While complaints mount, an effort was made to solve the problems through the introduction of the Jawahar Lal Nehru National Urban Renewal Mission (JNNURM) in 2005. Along with Central aid for urban projects like transport and sewerage, the mission outlined 21 reforms that all local bodies were to put in place. Considered the biggest milestone in urban development and governance, the mission was to end this year.

But in April 2012 the Union ministry of urban development declared that the mission needs to be extended for two years more. The second phase that was to begin in 2012 is now scheduled to be implemented in April 2014. “Most of the projects sanctioned under JNNURM are under implementation and it is expected that completion of sanctioned projects and achievement of reforms as envisioned under JNNURM will go beyond 2011-12,” says the ministry in a communiqué on May 9.

Since JNNURM came into existence, around 559 projects were approved and sanctioned across 65 cities. But only 128 of them have been completed till date. The cost of the sanctioned projects was Rs 62,24,845.16 crore while the approved cost of the 128 completed projects was Rs 5,35,190.56 crore.

The scheme has come under scrutiny with half a dozen parliamentarians questioning the allotments and operations under the mission. Union urban development minister, Kamal Nath, on May 22, announced in Parliament that the mission has been able to show significant achievement in upgradation and creation of urban infrastructure and services. He added that cities contribute to over 50 per cent of the Gross Domestic Product and are “central to economic growth”. According to the 2001 census India had a population of 1,027 million; 285 million of them resided in urban areas, which comes to around 28 per cent of the total population.

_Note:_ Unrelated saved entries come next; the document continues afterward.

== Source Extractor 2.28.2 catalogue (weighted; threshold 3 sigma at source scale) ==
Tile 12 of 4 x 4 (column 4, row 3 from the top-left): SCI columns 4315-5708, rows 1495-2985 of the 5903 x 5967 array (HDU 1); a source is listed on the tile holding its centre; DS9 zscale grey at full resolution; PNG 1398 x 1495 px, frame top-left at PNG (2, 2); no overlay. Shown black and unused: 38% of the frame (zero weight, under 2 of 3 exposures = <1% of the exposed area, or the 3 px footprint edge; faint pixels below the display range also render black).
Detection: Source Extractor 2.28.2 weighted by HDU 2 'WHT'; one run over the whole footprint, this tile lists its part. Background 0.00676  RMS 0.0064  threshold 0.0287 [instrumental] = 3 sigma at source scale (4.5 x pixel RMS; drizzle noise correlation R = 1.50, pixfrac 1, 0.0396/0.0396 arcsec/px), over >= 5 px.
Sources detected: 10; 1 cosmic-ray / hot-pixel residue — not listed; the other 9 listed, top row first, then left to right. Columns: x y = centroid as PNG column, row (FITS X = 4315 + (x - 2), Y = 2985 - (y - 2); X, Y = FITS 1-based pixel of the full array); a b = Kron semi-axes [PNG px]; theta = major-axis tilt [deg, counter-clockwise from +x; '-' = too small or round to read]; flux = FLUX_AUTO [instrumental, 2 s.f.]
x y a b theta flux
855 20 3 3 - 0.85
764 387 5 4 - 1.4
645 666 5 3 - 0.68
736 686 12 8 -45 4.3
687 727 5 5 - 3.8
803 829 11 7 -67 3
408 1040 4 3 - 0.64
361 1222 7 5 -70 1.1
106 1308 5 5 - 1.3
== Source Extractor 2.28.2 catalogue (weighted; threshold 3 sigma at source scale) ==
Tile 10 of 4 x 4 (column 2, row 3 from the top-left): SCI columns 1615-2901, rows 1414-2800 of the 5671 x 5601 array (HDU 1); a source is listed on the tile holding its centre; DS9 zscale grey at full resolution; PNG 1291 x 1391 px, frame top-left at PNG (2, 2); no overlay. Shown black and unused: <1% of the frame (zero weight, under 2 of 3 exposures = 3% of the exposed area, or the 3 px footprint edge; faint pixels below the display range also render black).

“Things are changing but slowly. JNNURM for sure can address all the concerns, adds Mathur.

 
Number game

The number of towns and cities has increased to 4,378. These include
 
Class Population Size No.of UAs/Towns
Class I 100,000 and above 393
Class II 50,000 - 99,999 401
Class III 20,000 - 49,999 1,151
Class IV 10,000 - 19,999 1,344
Class V 5,000 - 9,999 888
Class VI Less than 5,000 191
Unclassified   10*
All classes   4, 378
Source: Ministry of Urban Development (http://www.urbanindia.nic.in)
 
 
The number of metropolitan cities having million plus population has increased to 35 as per 2001 census. These are:
 
Rank Urban Agglomeration/City Populaton (million)
1 Greater Mumbai 16.37
2 Kolkata 13.22
3 Delhi 12.79
4 Chennai 6.42
5 Bangalore 5.69
6 Hyderabad 5.53
7 Ahmedabad 4.52
8 Pune 3.75
9 Surat 2.81
10 Kanpur 2.69
11 Jaipur 2.32
12 Lucknow 2.27
13 Nagpur 2.12
14 Patna 1.71
15 Indore 1.64
16 Vadodara 1.49
17 Bhopal 1.45
18 Coimbatore 1.45
19 Ludhiana 1.40
20 Kochi 1.35
21 Visakhapatnam 1.33
22 Agra 1.32
23 Varanasi 1.21
24 Madurai 1.19
25 Meerut 1.17
26 Nashik 1.15
27 Jabalpur 1.12
28 Jamshedpur 1.10
29 Asansol 1.09
30 Dhanbad 1.06
31 Faridabad 1.05
32 Allahabad 1.05
33 Amritsar 1.01
34 Vijaywada 1.01
35 Rajkot 1.00
  Total 107.88
Note : Data is provisional
* Population Census 2001 could not be held in these towns/cities of Gujarat State on account of national calamity. Source: Office of the Registrar General of India. (Population totals for India & States for the census of India – 2001).